Cada quien tiene la edad que se le antoje. Tomábamos un café en una terraza cuando se nos acercó un conocido bastante menor que el músico. En los escasos minutos de su saludo nos tupió describiendo sus dolencias y tragedias estomacales. Al marcharse, el maestro se rió y me dijo: ¿Ves? Ahí está fulano, que no se quita ese disfraz de viejo, encorvado, mirando pa´l suelo, quejumbroso y pesimista.
Otra gran amiga, escultora, que no está ni un minuto quieta, siempre creando, siempre inventando, mirando fotos de su infancia y juventud con la idea de seleccionar algunas para su biografía, me comentó: el corazón no envejece, es el cuero el que se arruga. Se templó la piel del antebrazo riendo abiertamente frente al fotógrafo. Y añadió: si me río me arrugo, pero el buen humor me plancha el arruguero.

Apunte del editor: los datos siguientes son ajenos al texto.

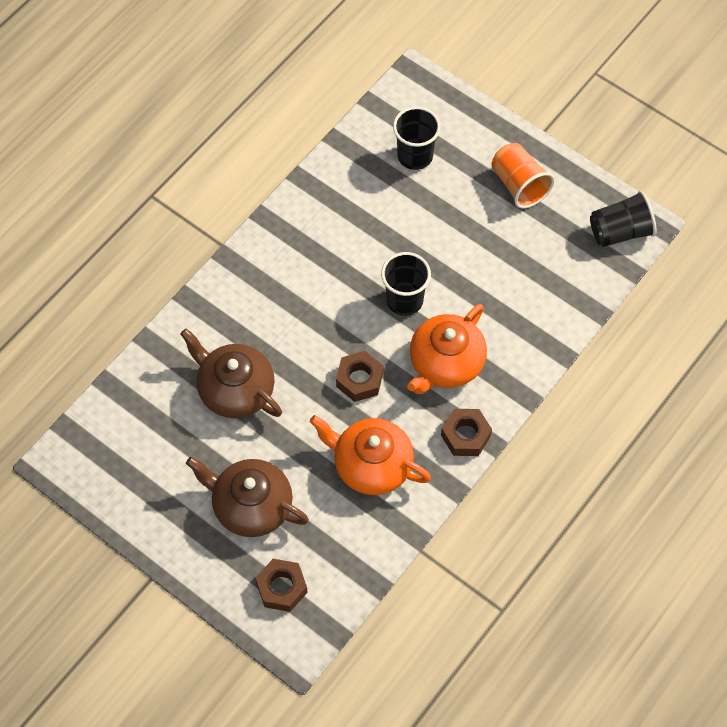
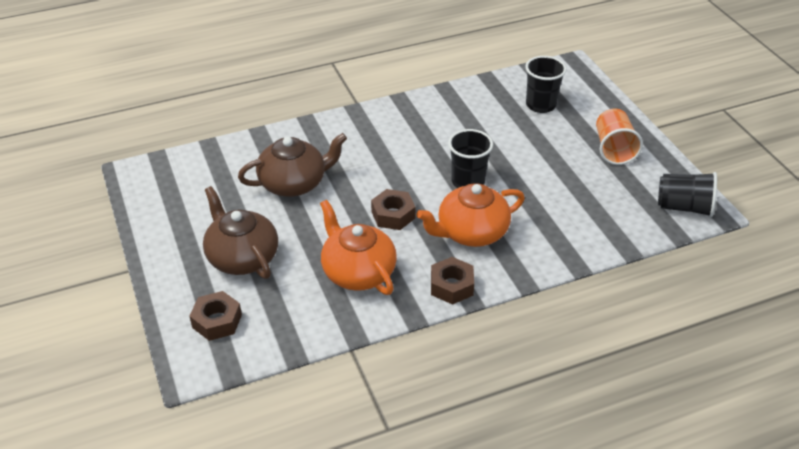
camera: 30 degrees right, 20 degrees down
brown teapot [180,328,282,418] -> brown teapot turned 90 degrees clockwise [238,133,347,197]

Cuando entrevisté a Uslar Pietri, a propósito de que cumplía ochenta años, le hice la pregunta obligatoria: ¿Qué siente al llegar a esta edad? Mirándome fijamente me contestó: Se es joven mientras se tienen planes y yo todavía tengo muchos. Recientemente leí algo similar en una entrevista que le hicie a Carlos Cruz Diez en relación a sus noventa y más, él contestó: ¿Cómo? ¿Tantos? Y yo ni cuenta me he dado.
El padre de una amiga, un empresario muy activo incluso a nivel gremial, se jubiló a los ochenta años con el empeño de ponerse al día en tecnología. Sus nietos le regalaron el último grito en computadora y comenzaron a entrenarlo. A los seis meses, los muchachos pasaaron de profesores a alumnos, pues el abuelo los sobrepasó en destreza.

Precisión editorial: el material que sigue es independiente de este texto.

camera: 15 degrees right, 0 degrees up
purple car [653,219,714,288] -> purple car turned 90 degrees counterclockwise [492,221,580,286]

Mi parienta Chita Camejo, en vías de cumplir su centenario estaba totalmente abocada a construir una casa para vivir ¡Y lo hizo! Ana Enriqueta Terán, nuestra gran poeta, se arreglaba glamorosamente como una reina (que lo fue) hasta sus bien llevados noventa y pico de años, con la misma dignidad y elegancia con que hacía sus versos.

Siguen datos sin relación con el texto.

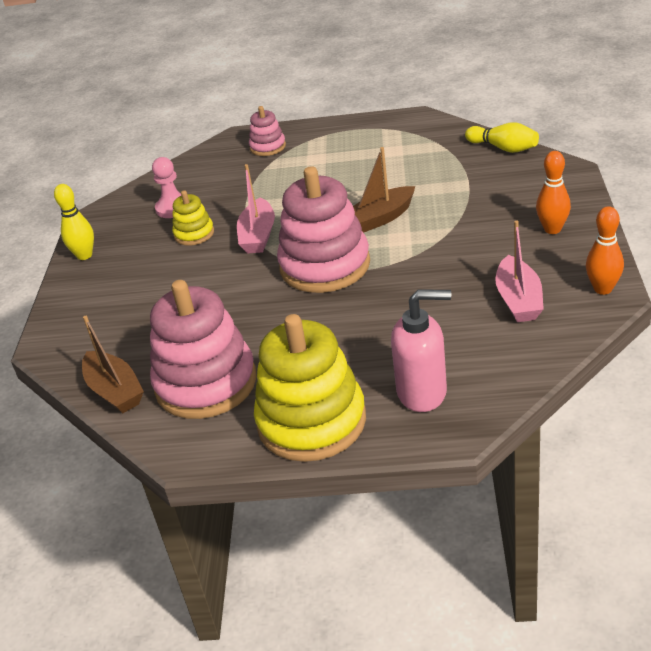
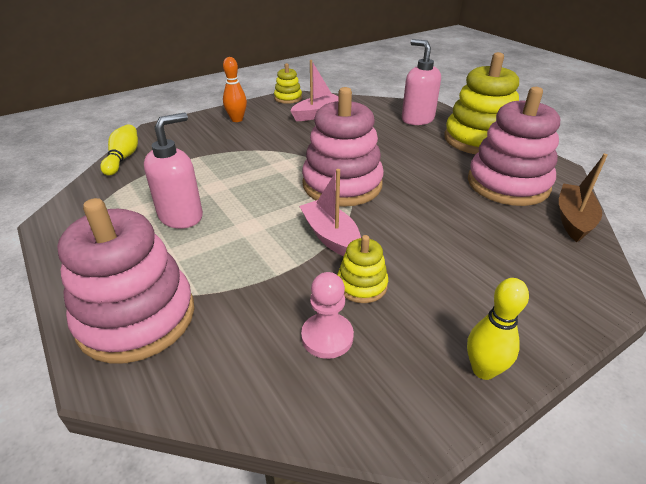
camera: 130 degrees left, 0 degrees up
pink boat [237,164,275,253] -> pink boat turned 90 degrees counterclockwise [299,169,361,256]
pink stacking toy [249,106,286,156] -> pink stacking toy [57,198,194,364], size x2.08
brown boat [353,147,415,233] -> none
orange bowling pin [586,206,624,295] -> yellow stacking toy [274,63,302,104]
none -> pink soap dispenser [144,112,203,229]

No he pretendido dictar cátedra sobre la vejez, pero sí plantear algunas ideas en torno al hecho de que la entropía biológica y cognitiva es algo “Normal para su edad” y así, acertadamente, ha de asumirse. Es por ello que tomo para mí las palabras de Emile Faguet quien afirmaba: “Hay cuatro cosas viejas que son buenas: viejos amigos para conversar, leña vieja para calentarse, viejos vinos para beber y viejos libros para leer.” Yo añado que los nuevos amigos, nuevos libros, nuevos brindis y nuevos aires también son buenos y bienvenidos para la certera edad.